▸ **DIRECTIVE**
Collect every line below that contains the word "Terrazzo", matching case exactly.

▸ **INFORMATION GIVEN**

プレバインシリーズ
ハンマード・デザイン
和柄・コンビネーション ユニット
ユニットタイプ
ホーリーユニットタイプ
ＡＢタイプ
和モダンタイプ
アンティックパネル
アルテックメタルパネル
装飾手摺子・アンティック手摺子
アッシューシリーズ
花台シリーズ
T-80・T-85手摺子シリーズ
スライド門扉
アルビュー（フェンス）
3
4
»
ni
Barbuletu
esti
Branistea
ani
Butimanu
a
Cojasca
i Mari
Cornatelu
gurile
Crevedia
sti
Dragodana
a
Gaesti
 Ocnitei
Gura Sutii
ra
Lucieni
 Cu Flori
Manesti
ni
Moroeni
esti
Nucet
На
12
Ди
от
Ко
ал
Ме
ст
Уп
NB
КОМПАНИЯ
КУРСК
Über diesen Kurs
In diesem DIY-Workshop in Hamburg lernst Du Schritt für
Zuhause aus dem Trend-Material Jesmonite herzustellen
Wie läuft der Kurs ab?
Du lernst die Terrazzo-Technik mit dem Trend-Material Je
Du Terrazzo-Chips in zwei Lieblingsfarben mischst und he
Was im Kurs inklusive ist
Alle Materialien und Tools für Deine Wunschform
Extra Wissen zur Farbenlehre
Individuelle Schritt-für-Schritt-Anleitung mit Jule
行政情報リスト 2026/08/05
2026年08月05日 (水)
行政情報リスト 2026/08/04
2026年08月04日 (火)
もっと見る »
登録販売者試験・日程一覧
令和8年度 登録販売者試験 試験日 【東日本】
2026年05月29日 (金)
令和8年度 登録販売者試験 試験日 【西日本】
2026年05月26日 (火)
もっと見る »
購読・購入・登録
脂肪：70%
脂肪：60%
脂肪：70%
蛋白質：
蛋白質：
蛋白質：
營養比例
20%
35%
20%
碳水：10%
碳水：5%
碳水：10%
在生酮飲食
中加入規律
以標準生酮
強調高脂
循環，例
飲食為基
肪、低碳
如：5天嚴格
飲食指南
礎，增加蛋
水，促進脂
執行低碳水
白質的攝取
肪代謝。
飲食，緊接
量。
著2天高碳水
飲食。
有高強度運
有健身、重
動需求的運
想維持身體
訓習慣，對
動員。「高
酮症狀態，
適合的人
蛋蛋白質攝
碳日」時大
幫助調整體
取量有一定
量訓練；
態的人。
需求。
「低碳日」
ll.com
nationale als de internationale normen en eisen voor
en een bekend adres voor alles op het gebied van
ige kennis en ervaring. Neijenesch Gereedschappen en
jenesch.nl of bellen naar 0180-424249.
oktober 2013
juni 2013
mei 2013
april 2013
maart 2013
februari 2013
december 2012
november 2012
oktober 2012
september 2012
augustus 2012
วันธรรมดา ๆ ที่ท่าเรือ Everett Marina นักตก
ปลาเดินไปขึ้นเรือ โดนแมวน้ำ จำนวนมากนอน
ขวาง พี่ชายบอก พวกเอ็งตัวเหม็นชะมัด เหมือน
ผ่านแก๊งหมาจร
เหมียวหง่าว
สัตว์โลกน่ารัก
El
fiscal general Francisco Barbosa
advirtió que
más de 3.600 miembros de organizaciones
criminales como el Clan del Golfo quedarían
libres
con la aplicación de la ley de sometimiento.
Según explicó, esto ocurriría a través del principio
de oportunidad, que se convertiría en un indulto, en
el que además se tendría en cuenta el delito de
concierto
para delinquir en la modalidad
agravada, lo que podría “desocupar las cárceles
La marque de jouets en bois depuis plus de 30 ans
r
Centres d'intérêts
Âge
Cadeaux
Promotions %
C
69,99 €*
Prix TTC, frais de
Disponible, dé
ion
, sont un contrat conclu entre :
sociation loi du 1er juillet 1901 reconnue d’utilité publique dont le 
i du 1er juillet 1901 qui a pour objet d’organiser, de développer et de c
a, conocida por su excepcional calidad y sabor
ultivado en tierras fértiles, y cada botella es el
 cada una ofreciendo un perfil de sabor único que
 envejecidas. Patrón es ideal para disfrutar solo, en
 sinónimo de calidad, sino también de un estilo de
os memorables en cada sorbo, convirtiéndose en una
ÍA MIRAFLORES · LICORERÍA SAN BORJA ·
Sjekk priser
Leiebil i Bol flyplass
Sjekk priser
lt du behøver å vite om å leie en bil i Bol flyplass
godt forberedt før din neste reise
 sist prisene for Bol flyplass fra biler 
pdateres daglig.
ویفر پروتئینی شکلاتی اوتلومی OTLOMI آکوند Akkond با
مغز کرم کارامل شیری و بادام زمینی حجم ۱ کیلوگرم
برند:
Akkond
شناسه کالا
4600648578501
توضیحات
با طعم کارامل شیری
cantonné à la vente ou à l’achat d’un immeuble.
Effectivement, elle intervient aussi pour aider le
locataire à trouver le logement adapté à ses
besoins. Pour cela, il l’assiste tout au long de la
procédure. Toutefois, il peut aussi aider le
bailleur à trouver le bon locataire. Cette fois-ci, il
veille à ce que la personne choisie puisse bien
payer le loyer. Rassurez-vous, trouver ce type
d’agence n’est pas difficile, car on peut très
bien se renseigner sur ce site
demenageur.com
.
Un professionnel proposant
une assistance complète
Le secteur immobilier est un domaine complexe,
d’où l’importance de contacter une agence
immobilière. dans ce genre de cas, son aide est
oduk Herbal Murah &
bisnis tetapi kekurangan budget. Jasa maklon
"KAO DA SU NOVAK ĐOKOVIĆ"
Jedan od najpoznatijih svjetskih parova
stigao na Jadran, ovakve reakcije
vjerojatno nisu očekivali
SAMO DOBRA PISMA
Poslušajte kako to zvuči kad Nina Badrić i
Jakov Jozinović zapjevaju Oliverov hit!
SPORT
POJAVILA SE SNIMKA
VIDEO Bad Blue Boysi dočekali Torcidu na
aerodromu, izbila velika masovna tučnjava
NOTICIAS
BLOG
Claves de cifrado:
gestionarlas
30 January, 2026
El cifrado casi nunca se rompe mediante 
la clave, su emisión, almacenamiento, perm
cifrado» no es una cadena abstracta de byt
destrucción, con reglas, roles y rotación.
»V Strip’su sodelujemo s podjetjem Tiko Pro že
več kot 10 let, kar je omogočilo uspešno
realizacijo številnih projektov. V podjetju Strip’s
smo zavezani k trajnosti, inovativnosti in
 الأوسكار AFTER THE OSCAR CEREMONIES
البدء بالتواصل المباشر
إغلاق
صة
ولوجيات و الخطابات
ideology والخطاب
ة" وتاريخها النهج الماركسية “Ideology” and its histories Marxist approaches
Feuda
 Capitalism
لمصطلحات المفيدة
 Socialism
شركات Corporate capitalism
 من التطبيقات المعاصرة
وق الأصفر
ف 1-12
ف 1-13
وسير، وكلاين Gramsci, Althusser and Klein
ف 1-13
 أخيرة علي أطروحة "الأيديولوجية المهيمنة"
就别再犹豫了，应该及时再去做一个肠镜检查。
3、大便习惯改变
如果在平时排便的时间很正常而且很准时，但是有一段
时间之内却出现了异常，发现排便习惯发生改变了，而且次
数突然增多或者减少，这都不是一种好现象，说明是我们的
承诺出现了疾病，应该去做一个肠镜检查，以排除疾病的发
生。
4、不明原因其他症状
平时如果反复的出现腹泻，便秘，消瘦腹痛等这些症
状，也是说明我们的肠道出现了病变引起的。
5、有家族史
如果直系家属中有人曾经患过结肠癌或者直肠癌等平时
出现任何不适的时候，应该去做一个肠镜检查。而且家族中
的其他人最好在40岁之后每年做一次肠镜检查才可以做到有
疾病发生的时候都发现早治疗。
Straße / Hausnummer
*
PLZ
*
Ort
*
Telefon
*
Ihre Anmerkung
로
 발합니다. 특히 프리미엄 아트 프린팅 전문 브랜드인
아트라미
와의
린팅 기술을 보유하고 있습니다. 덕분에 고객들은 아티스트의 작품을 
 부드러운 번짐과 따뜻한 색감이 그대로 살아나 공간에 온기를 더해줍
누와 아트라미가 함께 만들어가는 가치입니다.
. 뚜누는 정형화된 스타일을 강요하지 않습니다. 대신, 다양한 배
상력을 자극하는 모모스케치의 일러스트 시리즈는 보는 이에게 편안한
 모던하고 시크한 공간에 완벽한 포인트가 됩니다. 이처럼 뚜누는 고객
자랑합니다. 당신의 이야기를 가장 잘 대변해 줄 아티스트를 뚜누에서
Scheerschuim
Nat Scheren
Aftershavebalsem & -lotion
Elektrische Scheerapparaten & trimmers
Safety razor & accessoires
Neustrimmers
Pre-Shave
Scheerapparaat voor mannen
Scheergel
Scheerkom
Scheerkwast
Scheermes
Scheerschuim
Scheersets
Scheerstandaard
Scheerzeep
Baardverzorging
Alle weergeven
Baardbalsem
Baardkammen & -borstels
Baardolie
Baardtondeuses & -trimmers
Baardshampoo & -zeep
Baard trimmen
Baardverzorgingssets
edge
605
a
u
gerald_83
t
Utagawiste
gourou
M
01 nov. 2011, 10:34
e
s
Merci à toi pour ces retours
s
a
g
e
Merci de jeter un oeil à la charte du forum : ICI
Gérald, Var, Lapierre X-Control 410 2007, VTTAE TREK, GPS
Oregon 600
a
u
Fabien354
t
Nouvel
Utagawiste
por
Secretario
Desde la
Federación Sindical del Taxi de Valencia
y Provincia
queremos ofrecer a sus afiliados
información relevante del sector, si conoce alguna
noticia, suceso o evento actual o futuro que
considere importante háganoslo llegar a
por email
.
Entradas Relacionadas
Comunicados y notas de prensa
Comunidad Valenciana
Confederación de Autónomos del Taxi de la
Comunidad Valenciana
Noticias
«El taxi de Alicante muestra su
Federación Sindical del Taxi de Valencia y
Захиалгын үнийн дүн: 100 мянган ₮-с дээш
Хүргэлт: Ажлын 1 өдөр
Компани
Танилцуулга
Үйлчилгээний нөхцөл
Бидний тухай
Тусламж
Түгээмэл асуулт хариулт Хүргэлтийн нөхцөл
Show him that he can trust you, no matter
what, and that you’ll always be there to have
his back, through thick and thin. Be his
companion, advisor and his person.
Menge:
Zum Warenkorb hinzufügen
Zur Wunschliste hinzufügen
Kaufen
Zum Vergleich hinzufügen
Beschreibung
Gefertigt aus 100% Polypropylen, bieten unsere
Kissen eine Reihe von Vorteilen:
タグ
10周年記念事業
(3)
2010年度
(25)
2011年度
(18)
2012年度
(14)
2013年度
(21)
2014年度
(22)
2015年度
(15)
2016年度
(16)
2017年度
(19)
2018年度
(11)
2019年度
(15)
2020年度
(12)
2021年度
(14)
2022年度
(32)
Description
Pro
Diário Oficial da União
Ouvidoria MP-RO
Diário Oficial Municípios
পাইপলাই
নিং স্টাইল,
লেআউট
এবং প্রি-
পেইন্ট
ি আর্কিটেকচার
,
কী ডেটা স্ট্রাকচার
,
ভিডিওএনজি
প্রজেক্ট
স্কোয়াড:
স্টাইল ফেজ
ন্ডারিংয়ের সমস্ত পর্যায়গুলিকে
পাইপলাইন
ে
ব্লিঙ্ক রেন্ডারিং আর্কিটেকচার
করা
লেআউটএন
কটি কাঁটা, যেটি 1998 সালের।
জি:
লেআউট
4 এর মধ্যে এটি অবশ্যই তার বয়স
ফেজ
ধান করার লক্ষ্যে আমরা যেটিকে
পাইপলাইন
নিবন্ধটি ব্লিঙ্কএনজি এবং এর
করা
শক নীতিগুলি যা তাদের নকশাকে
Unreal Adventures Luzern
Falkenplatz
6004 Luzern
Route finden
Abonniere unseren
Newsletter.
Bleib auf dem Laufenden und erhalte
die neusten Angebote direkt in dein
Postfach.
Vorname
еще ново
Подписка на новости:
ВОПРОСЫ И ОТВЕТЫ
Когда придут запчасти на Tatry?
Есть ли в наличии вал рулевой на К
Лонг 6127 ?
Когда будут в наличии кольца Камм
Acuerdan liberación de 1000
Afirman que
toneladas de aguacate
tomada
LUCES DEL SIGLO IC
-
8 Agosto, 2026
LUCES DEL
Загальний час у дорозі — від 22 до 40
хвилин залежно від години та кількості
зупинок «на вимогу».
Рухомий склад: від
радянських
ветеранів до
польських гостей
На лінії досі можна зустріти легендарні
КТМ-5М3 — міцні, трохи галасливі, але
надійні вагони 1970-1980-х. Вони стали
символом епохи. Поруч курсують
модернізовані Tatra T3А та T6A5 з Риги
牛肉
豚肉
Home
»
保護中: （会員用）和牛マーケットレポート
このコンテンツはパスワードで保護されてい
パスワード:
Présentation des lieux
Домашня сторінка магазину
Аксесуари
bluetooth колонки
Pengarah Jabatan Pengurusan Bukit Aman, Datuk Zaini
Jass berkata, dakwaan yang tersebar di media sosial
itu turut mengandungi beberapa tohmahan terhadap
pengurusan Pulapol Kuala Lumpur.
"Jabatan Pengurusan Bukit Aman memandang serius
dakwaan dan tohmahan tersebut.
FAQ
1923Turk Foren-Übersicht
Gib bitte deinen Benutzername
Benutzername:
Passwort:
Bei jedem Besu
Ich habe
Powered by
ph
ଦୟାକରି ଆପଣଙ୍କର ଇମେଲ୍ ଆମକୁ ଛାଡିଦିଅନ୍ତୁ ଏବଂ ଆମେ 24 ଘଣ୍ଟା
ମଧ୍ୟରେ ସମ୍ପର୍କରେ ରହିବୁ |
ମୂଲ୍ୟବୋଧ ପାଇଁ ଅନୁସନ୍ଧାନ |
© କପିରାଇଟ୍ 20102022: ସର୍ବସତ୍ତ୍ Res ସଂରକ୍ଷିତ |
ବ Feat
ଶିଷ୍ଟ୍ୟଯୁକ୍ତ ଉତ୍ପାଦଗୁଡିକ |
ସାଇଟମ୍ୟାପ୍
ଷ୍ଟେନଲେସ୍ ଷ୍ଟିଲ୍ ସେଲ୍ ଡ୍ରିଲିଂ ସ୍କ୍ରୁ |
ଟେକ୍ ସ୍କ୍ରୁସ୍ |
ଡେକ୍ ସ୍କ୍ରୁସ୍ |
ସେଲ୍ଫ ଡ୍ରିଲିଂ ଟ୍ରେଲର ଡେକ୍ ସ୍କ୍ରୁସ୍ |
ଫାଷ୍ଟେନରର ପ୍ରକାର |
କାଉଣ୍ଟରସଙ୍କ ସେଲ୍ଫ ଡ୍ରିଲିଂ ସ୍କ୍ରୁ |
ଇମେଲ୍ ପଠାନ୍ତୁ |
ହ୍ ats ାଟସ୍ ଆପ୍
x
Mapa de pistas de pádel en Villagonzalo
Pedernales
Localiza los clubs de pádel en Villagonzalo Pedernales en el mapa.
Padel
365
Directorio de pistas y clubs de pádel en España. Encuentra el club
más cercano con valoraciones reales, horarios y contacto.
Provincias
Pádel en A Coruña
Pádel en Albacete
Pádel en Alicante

▸ **ANSWER BOX**
Du lernst die Terrazzo-Technik mit dem Trend-Material Je
Du Terrazzo-Chips in zwei Lieblingsfarben mischst und he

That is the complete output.